> [Article]
>>>

Attention ! Risque
de Spoilers ! Jusqu'à ce que la fin du monde ne vienne mettre
un terme à l'existence de tout être humain sur Terre avec son
dix-septième long-métrage cinéma 4:44 Last Day on Earth
réalisé
en 2011, le cinéaste américain Abel Ferrara se fit le chantre d'une
humanité déchirée et corrompue de quelque manière que ce soit, à
la recherche de la rédemption. Dans un univers underground sans
cesse en mutation parcouru par des individus déviants (du
peintre-tueur à la perceuse de Driller Killer
à la victime muette d'un double-viol se transformant en une
justicière tueuse d'hommes dans L'ange de la
vengeance
jusqu'au flic corrompu de Bad Lieutenant),
ce cinéaste particulièrement bien cerné dans le documentaire de
Rafi Pitts Not Guilty
fut un lion en cage libéré de ses entraves qui en dehors du circuit
hollywoodien (hormis les deux longs-métrages Body
Snatchers
et Snakes Eyes tous
deux réalisés en 1993) produisit une succession de films
particulièrement sombres. Et qui trouvèrent pour la plupart d'entre
eux, des fans pour ériger l'un ou l'autre au statut de chef-d’œuvre
ultime. Certains citeront donc Bad Lieutenant,
d'autres The King od New York,
ou encore The Addiction.

<<<

> [Données fournies]
>>>

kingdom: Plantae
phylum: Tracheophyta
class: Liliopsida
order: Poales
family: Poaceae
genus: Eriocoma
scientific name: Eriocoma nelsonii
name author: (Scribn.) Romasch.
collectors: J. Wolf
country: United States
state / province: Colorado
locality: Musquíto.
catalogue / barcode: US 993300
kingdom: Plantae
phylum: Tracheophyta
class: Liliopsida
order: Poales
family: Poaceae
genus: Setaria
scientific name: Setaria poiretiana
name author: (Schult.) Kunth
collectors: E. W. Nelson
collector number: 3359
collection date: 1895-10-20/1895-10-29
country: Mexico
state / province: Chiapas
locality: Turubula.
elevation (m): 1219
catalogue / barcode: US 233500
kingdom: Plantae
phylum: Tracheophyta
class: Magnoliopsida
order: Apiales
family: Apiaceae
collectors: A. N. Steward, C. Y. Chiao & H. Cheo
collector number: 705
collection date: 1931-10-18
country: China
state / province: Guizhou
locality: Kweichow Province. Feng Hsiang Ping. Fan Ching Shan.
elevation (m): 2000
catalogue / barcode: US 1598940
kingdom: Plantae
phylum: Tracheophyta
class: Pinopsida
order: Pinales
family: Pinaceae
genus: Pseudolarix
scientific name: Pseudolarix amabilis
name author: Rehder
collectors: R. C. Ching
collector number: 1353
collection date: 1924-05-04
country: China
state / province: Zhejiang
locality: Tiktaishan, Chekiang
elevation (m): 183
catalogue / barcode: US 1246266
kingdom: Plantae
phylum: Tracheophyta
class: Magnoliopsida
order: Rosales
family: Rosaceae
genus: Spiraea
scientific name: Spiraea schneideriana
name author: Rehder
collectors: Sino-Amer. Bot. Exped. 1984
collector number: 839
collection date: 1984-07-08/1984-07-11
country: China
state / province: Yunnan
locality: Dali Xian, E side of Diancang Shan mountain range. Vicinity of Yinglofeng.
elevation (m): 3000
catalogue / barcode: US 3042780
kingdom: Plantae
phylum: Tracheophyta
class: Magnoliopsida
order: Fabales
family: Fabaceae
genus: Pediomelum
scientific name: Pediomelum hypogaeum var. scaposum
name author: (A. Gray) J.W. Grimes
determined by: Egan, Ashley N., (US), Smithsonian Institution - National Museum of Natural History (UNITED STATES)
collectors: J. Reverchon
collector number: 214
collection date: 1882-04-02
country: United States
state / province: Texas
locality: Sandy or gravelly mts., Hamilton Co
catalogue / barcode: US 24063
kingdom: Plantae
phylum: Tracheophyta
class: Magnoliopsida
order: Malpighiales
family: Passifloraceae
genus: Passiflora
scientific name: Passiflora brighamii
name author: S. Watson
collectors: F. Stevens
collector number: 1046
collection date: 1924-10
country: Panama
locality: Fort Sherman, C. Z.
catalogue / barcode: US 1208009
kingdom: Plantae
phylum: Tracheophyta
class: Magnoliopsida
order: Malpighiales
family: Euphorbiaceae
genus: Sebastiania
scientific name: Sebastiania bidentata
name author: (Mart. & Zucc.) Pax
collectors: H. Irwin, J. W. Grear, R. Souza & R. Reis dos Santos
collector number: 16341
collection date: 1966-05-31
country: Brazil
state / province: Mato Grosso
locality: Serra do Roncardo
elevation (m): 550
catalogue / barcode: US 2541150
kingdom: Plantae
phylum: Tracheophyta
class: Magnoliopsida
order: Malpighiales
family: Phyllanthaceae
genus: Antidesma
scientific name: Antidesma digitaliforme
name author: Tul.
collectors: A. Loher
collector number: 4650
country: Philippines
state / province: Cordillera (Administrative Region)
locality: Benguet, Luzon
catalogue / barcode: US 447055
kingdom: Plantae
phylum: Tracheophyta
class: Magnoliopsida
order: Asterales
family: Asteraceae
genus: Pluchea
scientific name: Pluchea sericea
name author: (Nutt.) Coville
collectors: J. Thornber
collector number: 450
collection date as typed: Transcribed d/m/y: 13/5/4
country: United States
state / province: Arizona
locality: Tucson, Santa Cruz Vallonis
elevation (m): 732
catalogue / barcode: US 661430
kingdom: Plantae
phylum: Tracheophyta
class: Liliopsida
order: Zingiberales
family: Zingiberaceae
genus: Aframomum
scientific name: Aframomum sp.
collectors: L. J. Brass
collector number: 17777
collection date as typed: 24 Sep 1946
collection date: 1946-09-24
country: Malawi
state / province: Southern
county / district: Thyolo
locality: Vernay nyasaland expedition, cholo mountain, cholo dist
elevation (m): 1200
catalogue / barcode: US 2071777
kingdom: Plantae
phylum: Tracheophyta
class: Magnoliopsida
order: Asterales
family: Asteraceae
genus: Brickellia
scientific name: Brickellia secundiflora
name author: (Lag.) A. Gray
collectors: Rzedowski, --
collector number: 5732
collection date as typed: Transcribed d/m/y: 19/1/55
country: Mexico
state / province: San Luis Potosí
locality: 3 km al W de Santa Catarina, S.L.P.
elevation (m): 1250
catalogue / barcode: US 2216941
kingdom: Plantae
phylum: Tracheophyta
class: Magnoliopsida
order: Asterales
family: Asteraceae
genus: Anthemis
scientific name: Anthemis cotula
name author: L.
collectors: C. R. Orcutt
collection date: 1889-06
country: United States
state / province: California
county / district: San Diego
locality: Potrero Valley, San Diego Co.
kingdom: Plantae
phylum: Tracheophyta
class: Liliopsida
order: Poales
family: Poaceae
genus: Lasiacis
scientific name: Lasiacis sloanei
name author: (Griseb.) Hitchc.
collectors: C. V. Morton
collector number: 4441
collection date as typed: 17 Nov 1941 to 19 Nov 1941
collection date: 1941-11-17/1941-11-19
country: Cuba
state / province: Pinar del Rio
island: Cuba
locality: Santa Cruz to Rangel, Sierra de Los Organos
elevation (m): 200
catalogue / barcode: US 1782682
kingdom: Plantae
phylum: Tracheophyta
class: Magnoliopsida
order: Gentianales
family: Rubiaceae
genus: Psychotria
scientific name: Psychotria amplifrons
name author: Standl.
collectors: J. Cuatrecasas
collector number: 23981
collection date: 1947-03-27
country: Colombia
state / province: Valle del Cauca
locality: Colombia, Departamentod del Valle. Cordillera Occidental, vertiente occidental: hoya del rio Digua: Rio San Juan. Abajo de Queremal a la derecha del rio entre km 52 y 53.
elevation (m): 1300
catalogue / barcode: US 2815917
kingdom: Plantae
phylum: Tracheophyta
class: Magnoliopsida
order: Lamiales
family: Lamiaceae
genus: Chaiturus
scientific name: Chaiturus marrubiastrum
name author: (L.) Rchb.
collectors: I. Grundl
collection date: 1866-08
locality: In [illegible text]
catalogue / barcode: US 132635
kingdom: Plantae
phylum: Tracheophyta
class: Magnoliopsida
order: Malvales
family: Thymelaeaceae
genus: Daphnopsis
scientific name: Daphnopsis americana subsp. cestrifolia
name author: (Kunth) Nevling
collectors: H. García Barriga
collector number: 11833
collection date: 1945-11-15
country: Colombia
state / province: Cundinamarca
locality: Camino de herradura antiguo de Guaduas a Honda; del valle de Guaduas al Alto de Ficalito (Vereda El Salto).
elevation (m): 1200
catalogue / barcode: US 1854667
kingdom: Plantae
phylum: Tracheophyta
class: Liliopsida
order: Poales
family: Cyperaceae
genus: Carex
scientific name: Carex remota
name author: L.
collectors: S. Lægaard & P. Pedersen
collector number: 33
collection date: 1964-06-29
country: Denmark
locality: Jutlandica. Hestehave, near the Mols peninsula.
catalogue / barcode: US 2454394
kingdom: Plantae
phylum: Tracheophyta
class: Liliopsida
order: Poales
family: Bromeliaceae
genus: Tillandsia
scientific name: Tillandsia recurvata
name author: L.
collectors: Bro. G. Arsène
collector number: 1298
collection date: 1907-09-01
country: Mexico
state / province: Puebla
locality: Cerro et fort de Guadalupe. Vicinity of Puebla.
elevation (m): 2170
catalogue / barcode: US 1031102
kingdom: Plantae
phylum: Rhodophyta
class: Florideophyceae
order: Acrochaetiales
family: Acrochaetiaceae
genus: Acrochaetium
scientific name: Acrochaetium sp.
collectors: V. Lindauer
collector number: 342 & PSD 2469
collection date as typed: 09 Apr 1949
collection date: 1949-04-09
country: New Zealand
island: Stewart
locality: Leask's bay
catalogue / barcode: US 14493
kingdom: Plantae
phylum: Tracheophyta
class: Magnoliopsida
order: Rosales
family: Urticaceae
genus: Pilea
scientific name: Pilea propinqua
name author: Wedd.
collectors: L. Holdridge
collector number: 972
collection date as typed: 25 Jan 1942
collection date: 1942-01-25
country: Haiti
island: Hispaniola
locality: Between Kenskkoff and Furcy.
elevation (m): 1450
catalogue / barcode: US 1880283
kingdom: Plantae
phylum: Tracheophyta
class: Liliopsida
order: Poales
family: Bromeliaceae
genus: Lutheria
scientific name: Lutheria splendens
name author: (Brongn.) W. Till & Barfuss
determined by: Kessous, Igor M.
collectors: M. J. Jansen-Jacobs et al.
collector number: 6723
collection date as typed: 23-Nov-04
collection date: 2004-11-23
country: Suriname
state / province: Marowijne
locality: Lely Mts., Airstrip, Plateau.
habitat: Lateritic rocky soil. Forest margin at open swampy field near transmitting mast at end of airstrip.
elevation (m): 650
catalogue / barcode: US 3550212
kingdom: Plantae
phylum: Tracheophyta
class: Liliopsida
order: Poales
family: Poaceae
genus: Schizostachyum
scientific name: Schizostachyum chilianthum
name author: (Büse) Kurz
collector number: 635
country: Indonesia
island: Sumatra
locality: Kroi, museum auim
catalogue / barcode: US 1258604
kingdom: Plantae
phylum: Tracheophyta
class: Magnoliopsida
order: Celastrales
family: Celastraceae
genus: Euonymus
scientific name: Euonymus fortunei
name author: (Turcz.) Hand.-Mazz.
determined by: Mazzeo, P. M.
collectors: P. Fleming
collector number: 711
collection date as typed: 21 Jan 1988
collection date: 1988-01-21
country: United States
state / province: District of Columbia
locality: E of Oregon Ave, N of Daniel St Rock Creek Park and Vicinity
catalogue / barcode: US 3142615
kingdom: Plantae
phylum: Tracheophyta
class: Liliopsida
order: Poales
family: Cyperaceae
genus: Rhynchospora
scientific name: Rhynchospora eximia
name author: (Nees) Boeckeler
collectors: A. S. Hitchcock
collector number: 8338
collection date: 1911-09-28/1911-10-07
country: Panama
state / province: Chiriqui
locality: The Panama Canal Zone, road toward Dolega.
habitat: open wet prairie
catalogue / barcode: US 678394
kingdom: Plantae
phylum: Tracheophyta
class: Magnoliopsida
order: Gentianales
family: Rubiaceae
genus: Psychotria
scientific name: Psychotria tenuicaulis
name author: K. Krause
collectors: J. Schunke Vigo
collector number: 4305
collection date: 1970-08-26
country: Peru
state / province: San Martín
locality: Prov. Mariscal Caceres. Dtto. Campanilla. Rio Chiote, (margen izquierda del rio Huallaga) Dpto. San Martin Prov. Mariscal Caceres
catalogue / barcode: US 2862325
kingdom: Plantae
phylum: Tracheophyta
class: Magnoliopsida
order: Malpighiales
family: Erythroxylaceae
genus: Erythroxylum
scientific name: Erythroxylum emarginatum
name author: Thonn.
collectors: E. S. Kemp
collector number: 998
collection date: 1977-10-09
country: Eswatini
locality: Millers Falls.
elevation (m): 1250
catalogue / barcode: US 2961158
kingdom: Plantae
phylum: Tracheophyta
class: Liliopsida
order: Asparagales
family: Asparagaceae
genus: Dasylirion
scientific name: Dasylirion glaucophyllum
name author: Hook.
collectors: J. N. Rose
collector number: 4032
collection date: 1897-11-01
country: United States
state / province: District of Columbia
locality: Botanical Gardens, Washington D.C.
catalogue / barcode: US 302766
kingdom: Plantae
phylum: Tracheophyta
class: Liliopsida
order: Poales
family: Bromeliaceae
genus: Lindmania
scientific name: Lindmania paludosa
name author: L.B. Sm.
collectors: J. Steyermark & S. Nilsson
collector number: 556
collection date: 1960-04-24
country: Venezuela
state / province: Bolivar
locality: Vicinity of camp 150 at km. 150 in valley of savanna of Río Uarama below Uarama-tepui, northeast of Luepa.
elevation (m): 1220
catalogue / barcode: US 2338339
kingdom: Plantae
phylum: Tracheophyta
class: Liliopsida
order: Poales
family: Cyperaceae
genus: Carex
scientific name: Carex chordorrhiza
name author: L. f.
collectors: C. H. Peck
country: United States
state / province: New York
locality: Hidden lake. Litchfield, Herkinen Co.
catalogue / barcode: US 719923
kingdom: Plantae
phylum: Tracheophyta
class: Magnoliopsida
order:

<<<

> [Consignes de l'exercice]
1. D'après l'article, en quelle année Abel Ferrara a-t-il réalisé 4:44 Last Day on Earth ?
2. Résumez l'article en deux phrases.

> [Solutions proposées]
1. En 2011.

2. Le cinéaste américain Abel Ferrara s'est fait le chantre d'une humanité déchirée et corrompue en quête de rédemption, dans un univers underground parcouru par des individus déviants. En dehors du circuit hollywoodien, à l'exception de Body Snatchers et Snakes Eyes, il a produit une succession de films très sombres, dont certains, comme Bad Lieutenant ou The Addiction, ont été érigés par des fans au rang de chef-d'œuvre.